──────── Data provided
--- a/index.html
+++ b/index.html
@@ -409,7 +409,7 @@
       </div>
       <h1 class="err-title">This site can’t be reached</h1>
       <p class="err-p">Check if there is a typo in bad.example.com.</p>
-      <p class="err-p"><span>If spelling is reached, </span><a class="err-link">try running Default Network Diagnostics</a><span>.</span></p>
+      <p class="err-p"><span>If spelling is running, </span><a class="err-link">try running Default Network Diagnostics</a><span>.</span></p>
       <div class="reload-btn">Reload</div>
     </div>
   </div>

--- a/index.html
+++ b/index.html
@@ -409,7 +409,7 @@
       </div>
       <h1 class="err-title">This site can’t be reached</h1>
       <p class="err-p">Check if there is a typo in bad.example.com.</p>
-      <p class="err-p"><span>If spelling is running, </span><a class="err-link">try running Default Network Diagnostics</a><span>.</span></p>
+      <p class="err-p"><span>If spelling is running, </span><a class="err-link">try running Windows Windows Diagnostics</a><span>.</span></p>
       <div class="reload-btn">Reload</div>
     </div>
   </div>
────────────────
──────── Data provided
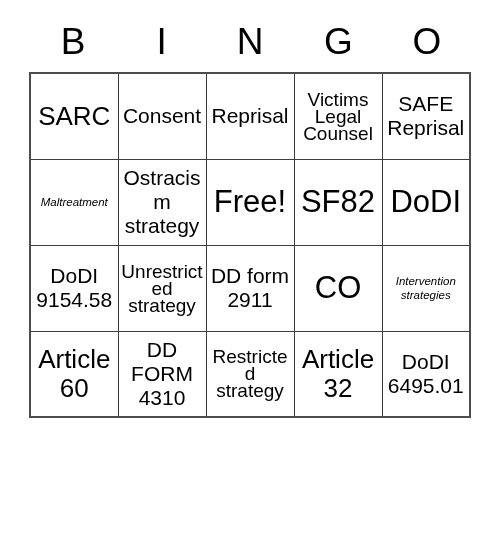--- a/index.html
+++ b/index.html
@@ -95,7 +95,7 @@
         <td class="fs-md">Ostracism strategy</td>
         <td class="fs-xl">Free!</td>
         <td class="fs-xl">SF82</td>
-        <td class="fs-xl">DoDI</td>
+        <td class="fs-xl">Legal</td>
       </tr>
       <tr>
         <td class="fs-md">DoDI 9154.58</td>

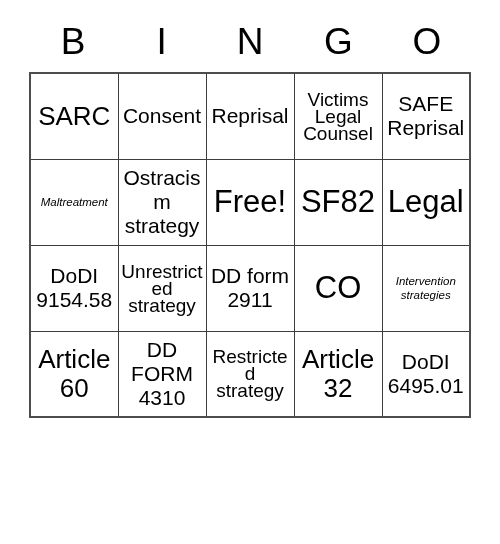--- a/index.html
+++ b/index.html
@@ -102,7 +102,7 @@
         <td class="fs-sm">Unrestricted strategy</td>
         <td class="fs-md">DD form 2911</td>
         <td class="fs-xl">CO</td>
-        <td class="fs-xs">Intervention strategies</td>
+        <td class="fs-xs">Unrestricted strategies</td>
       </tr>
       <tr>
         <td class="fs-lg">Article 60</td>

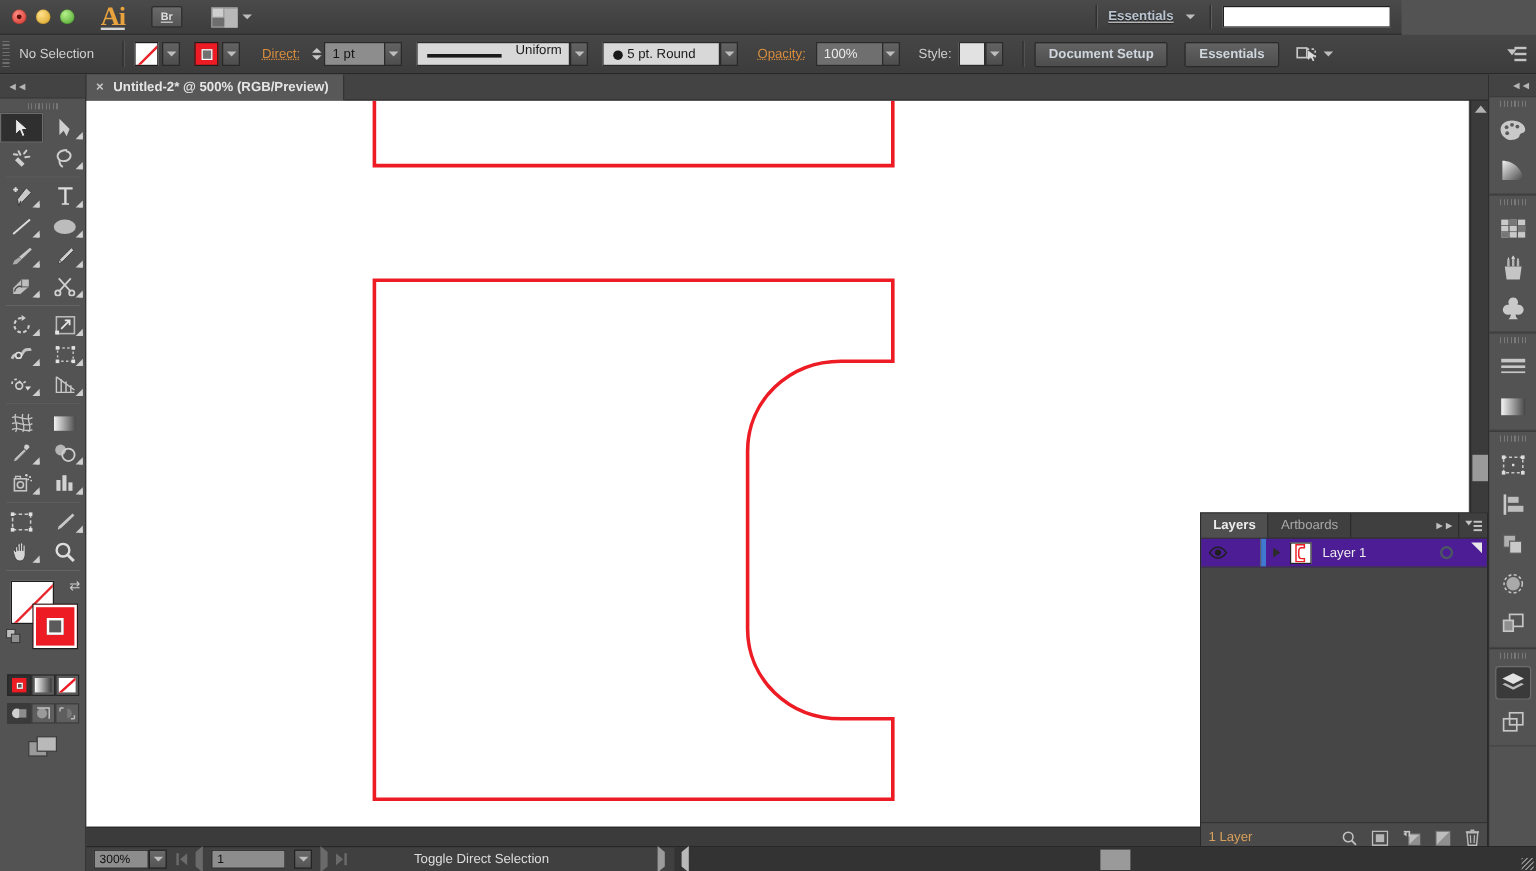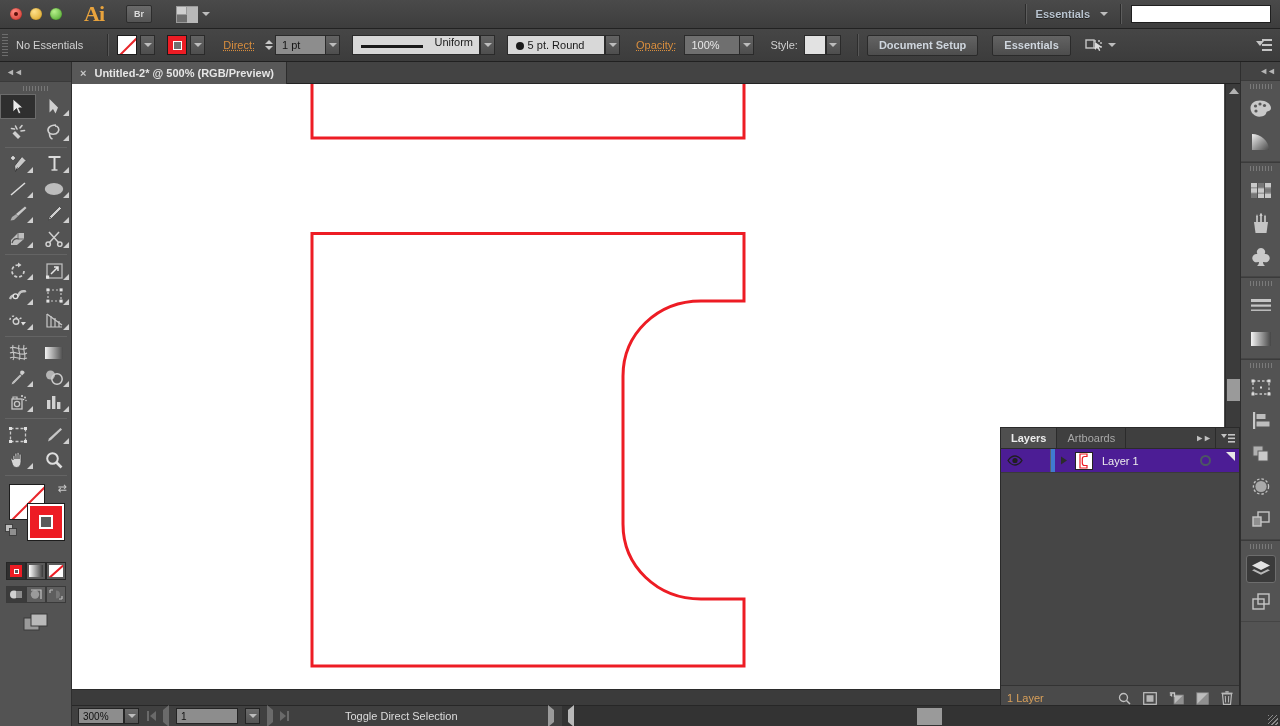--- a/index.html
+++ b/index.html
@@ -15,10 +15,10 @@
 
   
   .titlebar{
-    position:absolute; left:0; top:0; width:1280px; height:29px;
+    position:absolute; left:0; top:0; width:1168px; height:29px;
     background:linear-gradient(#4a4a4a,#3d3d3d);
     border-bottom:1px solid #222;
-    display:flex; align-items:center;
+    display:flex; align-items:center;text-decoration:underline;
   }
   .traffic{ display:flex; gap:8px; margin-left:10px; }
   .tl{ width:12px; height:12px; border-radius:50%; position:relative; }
────────────────
-- What this task involves --
Would you please copy, word for word, everything above from the line containing "top:0; width:1168px; height:29px;" down to the line containing "width:12px; height:12px; border-radius:50%;", those two lines included?

-- Task answer --
+    position:absolute; left:0; top:0; width:1168px; height:29px;
     background:linear-gradient(#4a4a4a,#3d3d3d);
     border-bottom:1px solid #222;
-    display:flex; align-items:center;
+    display:flex; align-items:center;text-decoration:underline;
   }
   .traffic{ display:flex; gap:8px; margin-left:10px; }
   .tl{ width:12px; height:12px; border-radius:50%; position:relative; }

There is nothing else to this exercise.